Considerado um marco do Regionalismo, o livro de Taunay retrata com fidelidade os costumes típicos do mundo rural e as idiossincrasias de seu universo, apesar de contar com elementos também do Romantismo e do Realismo. O roteiro do diretor não abre mão de tais detalhes, utilizando-os como matéria-prima para uma trama que não se concentra apenas em uma história de amor proibido mas também como o desenho de uma época e de uma mentalidade próprias. Se Inocência parece servir apenas como um objeto - de desejo, de posse, de admiração platônica, de representação simbólica de um estado de coisas que não deve ser alterado -, a masculinidade tóxica a seu redor se desdobra em tentar, por quaisquer meios, impor sua pretensa superioridade. Não é surpresa que Inocência, criada em meio a um ambiente hostil no qual ela só tinha a opção de aceitar o que lhe era forçado, se apaixone por Cirino, um homem estudado, gentil e de modos delicados que contrastam com a bestialidade do pai, do noivo e até do anão mudo que lhe vigia dia e noite. Também não chega a surpreender que sua rebeldia romântica seja o gatilho de sua tragédia - filmada com a sutileza característica de Walter Lima Jr., sem pressa e repleta da poesia visual da câmera de Pedro Farkas, que explora a beleza juvenil e pálida de Fernanda Torres como se fosse uma estátua grega, inalcançável e fadada à desgraça.
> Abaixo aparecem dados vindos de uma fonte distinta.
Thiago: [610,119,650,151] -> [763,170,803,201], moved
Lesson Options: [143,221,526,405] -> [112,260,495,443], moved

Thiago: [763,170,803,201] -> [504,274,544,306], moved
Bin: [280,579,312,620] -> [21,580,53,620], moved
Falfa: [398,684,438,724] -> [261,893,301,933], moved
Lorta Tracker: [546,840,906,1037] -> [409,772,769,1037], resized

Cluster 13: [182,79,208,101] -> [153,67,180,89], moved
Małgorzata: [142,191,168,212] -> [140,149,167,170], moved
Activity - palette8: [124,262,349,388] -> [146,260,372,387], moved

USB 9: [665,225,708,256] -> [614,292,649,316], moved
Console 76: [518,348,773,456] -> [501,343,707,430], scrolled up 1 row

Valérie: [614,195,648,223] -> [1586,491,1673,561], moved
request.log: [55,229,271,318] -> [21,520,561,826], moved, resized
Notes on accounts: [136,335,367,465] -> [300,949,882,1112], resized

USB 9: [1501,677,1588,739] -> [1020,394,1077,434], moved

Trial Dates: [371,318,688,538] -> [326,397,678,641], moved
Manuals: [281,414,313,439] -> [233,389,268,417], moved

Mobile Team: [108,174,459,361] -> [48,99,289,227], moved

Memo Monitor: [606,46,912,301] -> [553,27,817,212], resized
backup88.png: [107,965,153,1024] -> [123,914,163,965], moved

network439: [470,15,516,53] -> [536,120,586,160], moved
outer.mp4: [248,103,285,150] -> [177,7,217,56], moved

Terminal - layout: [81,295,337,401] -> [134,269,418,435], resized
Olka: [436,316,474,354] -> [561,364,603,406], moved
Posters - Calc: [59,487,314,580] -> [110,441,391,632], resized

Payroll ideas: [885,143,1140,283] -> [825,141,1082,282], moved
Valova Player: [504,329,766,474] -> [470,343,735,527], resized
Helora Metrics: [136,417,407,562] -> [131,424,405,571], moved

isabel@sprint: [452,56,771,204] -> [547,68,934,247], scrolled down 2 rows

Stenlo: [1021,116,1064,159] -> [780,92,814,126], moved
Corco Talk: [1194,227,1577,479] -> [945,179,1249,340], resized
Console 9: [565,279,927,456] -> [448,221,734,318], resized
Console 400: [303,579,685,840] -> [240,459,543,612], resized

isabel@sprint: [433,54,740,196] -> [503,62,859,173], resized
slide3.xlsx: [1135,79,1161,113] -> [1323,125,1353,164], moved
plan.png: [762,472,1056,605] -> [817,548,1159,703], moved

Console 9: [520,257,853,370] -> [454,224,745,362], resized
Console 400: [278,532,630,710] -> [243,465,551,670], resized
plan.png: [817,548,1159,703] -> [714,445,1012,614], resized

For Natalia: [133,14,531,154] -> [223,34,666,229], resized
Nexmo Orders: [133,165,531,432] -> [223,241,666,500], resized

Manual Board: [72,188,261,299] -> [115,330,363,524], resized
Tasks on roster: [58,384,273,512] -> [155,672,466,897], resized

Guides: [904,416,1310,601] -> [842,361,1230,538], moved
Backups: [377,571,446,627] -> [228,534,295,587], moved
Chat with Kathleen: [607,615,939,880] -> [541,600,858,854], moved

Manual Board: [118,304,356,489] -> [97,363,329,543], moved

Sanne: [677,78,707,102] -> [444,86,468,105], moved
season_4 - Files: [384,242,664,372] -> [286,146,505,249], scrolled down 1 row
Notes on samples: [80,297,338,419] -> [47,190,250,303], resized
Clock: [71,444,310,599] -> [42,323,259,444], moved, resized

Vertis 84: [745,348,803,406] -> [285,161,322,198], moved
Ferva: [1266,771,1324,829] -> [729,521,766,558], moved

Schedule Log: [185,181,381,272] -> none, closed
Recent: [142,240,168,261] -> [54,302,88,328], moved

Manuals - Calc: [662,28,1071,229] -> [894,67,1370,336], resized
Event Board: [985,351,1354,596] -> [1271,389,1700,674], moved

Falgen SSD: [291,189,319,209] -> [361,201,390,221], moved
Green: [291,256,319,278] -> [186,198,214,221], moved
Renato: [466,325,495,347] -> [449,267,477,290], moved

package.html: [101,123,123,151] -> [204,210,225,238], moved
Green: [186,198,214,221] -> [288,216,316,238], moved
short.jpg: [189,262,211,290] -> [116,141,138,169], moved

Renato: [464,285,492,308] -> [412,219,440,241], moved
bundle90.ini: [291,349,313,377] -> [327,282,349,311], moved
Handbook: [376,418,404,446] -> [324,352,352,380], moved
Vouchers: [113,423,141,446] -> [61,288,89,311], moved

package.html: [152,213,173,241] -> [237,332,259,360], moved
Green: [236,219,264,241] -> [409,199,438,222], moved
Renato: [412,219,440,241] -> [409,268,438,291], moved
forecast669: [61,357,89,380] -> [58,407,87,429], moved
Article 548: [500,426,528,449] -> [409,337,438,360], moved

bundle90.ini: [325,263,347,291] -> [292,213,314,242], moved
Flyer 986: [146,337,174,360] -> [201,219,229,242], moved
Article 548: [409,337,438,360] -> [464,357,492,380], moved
E Fernanda, no auge da juventude - 17 anos à época da estreia do filme - já demonstra, em seu primeiro papel no cinema, a potência dramática que faria dela uma das maiores atrizes de sua geração. Ainda que quase silenciosa, sua Inocência é força motriz do filme, a catalisadora da trama - e seu trabalho encontra apoio no ótimo desempenho de Sebastião Vasconcelos e na elegância de Edson Celulari, dois extremos que sintetizam com eficiência a dicotomia crucial do romance de Taunay. Mesmo sem ousar na forma - a narrativa é simples e linear -, "Inocência" cumpre o que promete e entrega ao espectador uma história de amor à moda antiga, que respeita o material original e o engrandece com escolhas artísticas certeiras.